One area that would benefit from standardization is investigator training. Currently, investigators must sit through GCP training every time they participate in a trial with a new sponsor. That can be a frustrating redundancy that discourages physicians from serving as investigators. Some sponsors are tackling the problem on their own – Janssen and Pfizer Inc. now recognize each other's training – but it would be easier if there were a standardized FDA-approved or -endorsed training module, Koester testified.

Speaking to BioWorld Today during a break, Koester said standardized training would reduce participation hurdles for community-based physicians. Their participation is necessary to increase the diversity of trial enrollment and limit the need to conduct studies overseas.
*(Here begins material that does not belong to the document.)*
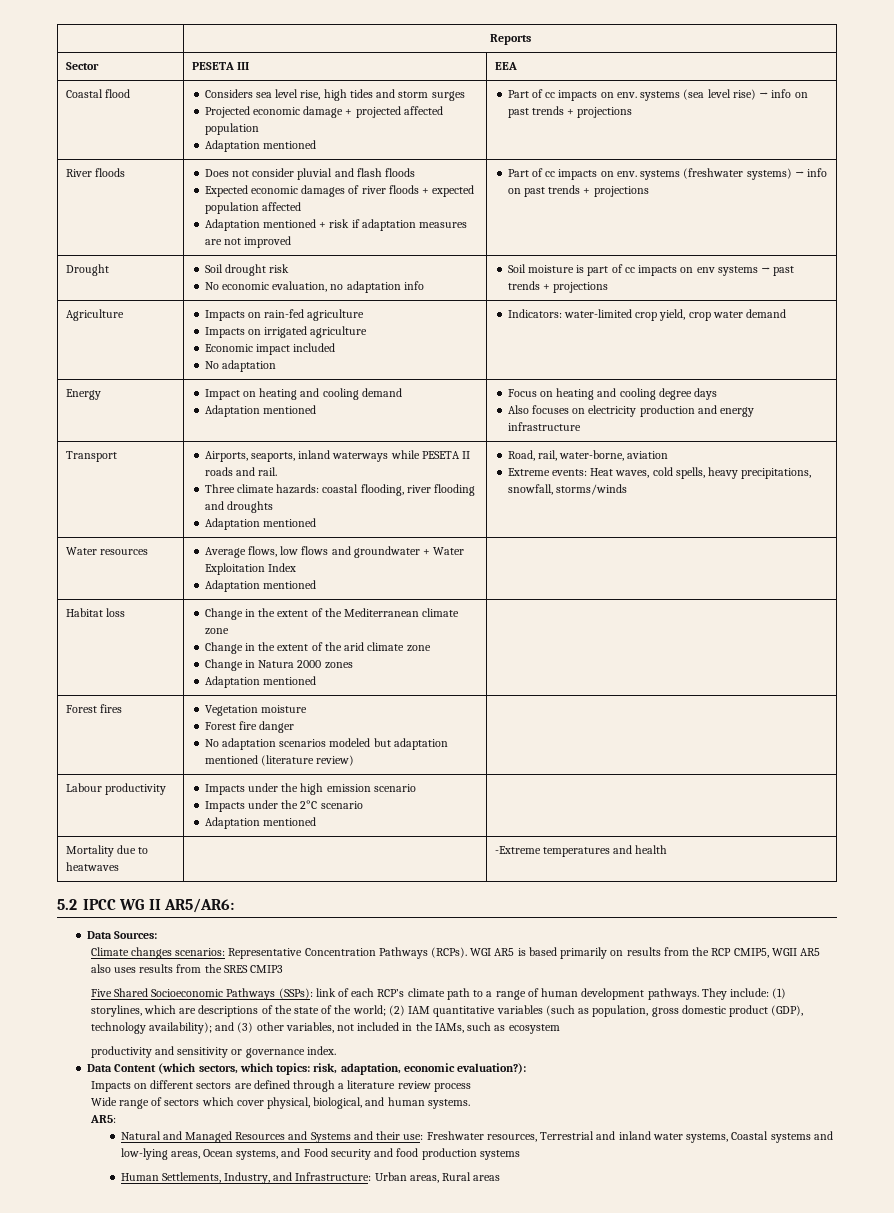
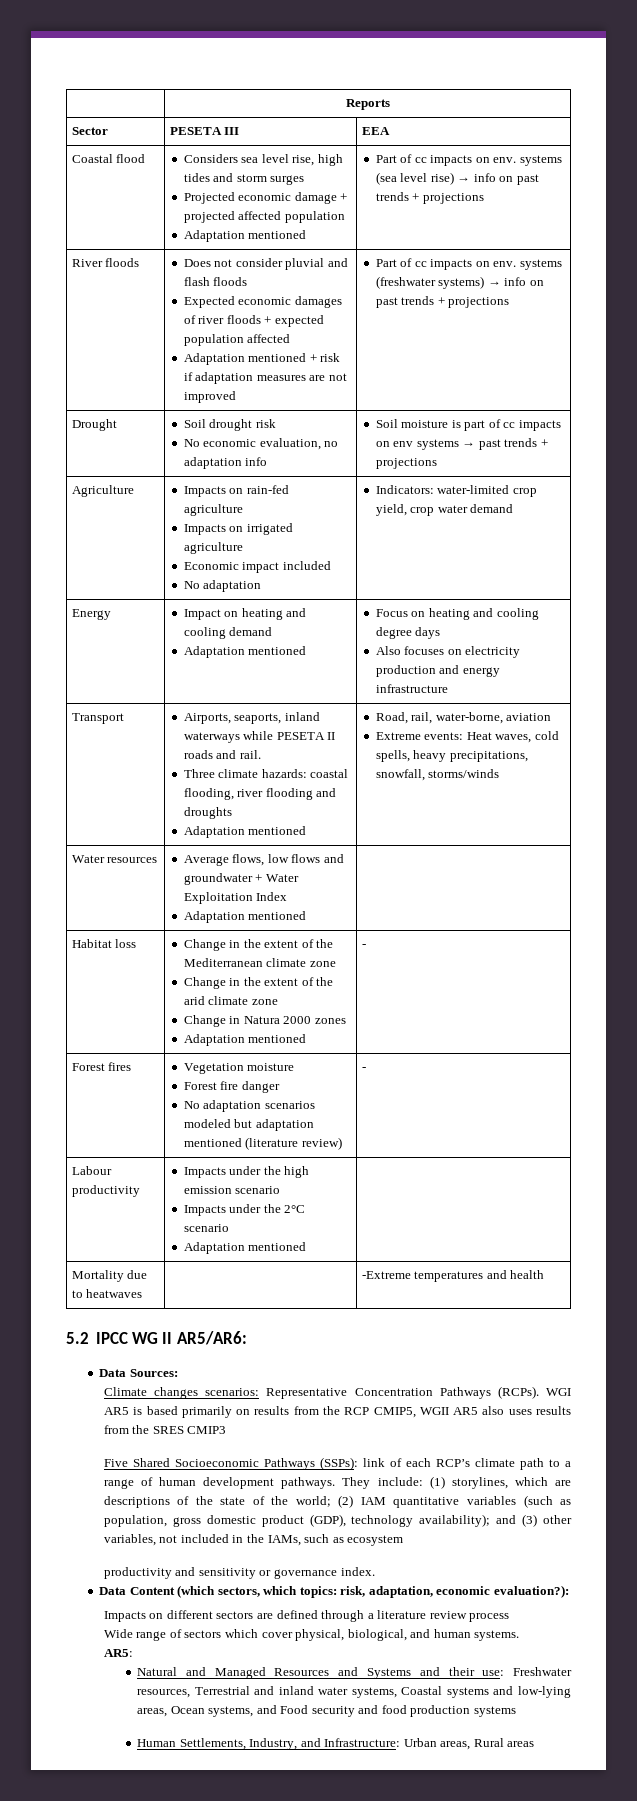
(317, 680) none -> [361,944,366,948] -
(355, 760) none -> [361,1067,366,1071] -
Some of the other recommendations made at the hearing include:

clarifying the safety reporting requirements to reduce the paperwork burden and the noise that can get in the way of the meaningful review of data;

reforming the informed consent process, not just the form itself;

certifying clinical investigators;

recognizing international standards and harmonization efforts;

developing uniform policies with other federal agencies involved in health research;

providing guidance on recruitment materials;

ensuring consistency in the inspection program (device sponsors, especially, have encountered inspectors with a broad range of interpretations, which leads to inconsistency);

recognizing valid clinical evidence from overseas trials, even if they're not FDA-approved;

encouraging the use of centralized institutional review boards;

focusing on endpoints that impact clinical decision-making;

developing a menu of validated tests and biomarkers;

providing a clear regulatory pathway for companion diagnostics;

sharing investigator performance records;

requiring that outcomes and long-term impacts of a study are provided to subjects in plain language;

increasing transparency by not letting contract research organizations audit the studies they conduct.

"A lot of the things you're wishing for are things we think we're doing," the FDA's Bob Temple said in response to some of the suggestions.

The agency will continue to take written comments and recommendations on ways to improve the clinical trial process through May 31.